Featured Graphic Designer

Sofia Pusa

November 2019

Graphic designer, Illustrator, and Art Director Sofia Pusa caught up with us to talk about how running your own business can feel like a rollercoaster, and why it's important to take care of yourself. Sofia told us how she bookends her day with meditation practice, lists some practical places to look for both creative and cashflow advice, and shares how important side projects have been to developing her personal style.

Did you have a plan for graduation and what actually happened?

My path to becoming a designer was anything but straight forward. I’ve always been interested in many things, and before I began to pursue graphic design and illustration full-time, I studied a master’s degree in marketing and economics at Aalto University School of Business here in Helsinki, and worked as a service designer, as well as in branding and communications. I also spent time studying abroad in Mexico City and volunteering in Ecuador, where I embarked on some serious soul-searching. Although I had an interesting job in Helsinki at the time, I felt like I wasn’t living a life that was true to who I really was. Still, the decision to embrace change was not an easy one and it took me a while to discover my passion for design. In the end, I decided to go back to school to study graphic design and illustration, and I received my BA from Lahti Institute of Design in 2017. It was one of the best decisions I’ve made in my life. The strange part is that after struggling to find my own path, now doing what I do feels like the most natural thing for me.

■ DATA RECORDS ■
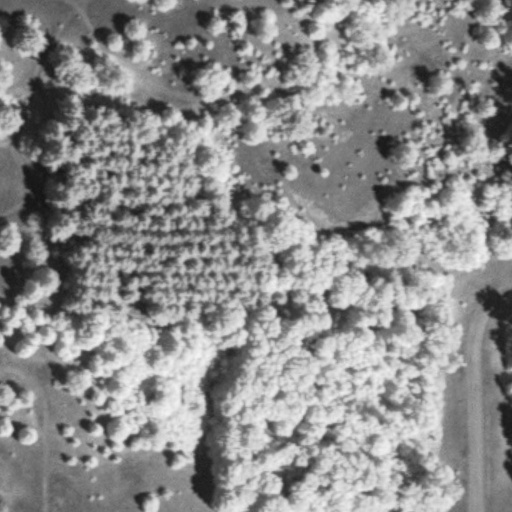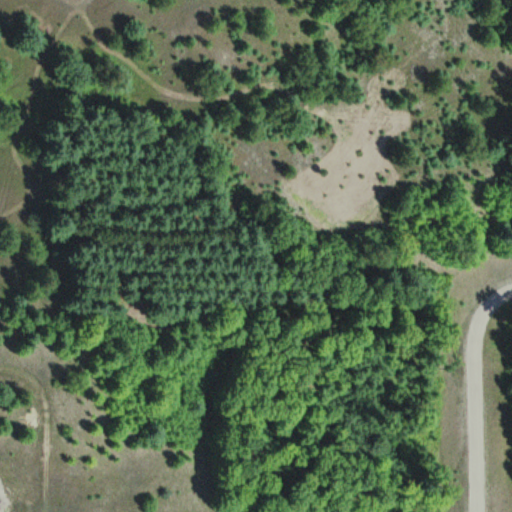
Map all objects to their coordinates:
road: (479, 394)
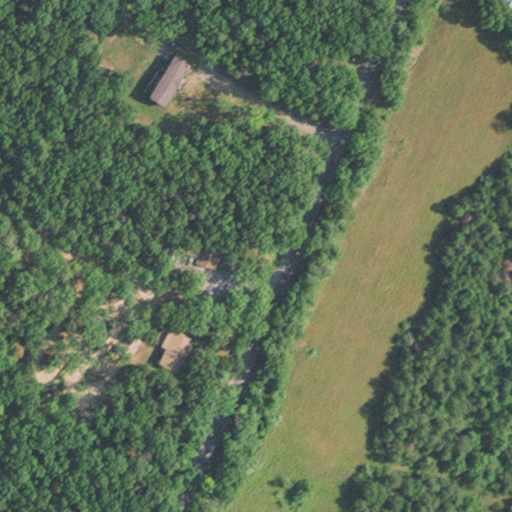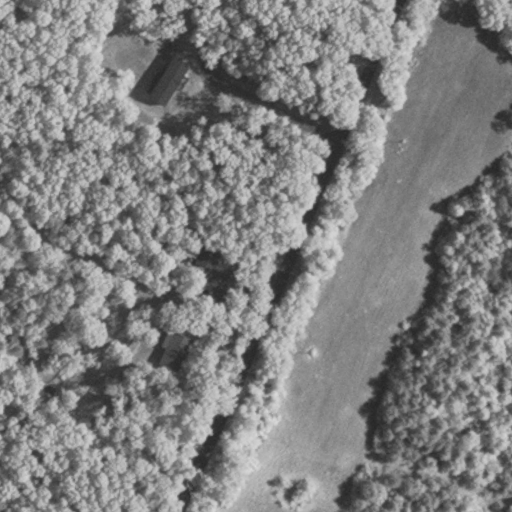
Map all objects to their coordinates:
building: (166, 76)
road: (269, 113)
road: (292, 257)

■ PARTS OF THE EXERCISE ■
(a) Quote the Sofia Pusa interview between "Graphic designer, Illustrator, and" and "her personal style.", inclusive.
(b) In the Sofia Pusa interview, the introductory paragraph opens by naming her professional titles. List every one of those titles.

■ RESPONSES BY TASK ■
(a)
Graphic designer, Illustrator, and Art Director Sofia Pusa caught up with us to talk about how running your own business can feel like a rollercoaster, and why it's important to take care of yourself. Sofia told us how she bookends her day with meditation practice, lists some practical places to look for both creative and cashflow advice, and shares how important side projects have been to developing her personal style.

(b)
- Graphic designer
- Illustrator
- Art Director